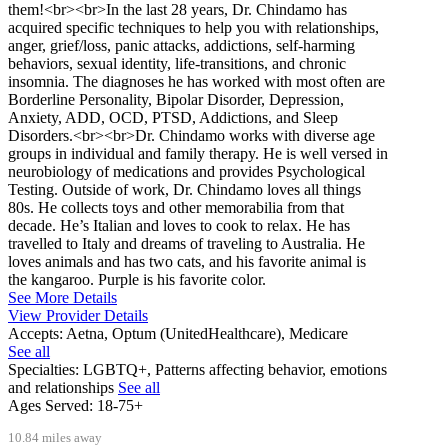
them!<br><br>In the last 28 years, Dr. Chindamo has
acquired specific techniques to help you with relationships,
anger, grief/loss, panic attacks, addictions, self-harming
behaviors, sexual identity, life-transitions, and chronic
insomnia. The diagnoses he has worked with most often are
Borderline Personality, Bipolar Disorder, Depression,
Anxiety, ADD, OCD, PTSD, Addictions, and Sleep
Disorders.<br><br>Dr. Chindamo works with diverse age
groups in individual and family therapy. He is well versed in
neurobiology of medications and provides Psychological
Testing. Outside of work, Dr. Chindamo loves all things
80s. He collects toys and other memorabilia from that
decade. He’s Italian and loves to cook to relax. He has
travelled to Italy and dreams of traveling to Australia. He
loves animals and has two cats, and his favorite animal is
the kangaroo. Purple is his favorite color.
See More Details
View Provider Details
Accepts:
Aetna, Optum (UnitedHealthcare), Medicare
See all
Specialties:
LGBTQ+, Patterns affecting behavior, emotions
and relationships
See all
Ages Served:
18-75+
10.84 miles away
* * *
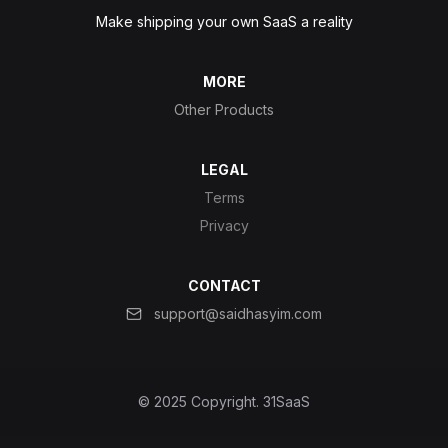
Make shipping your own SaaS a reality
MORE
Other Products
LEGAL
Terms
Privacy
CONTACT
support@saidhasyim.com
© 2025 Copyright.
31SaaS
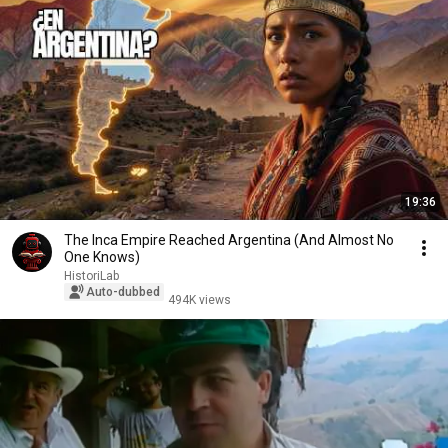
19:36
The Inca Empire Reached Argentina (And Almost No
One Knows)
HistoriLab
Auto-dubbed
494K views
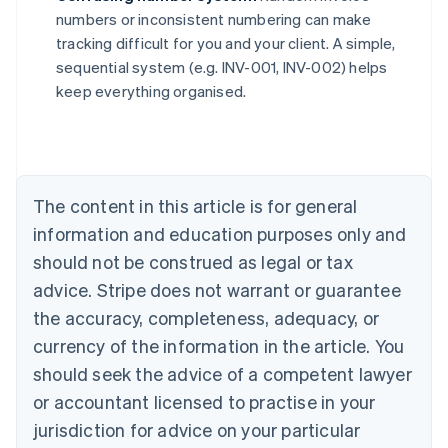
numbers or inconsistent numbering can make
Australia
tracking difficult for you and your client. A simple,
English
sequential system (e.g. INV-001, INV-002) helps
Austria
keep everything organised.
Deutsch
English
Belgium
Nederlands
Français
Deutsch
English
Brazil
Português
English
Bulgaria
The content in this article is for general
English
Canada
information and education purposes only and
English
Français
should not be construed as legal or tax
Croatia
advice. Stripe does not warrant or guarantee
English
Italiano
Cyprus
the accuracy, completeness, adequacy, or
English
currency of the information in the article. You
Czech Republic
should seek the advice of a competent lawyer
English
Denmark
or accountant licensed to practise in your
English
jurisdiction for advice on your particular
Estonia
--
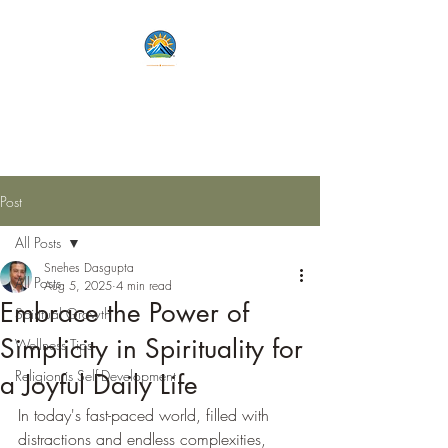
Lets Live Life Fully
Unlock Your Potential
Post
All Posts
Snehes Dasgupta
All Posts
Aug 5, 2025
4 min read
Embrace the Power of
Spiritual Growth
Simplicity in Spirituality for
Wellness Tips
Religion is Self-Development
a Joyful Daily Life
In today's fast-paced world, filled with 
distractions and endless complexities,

About this exercise: Tally the lines of the material above that contain the string "information", with case counting, and reply with the number alone.

Answer to this problem: 2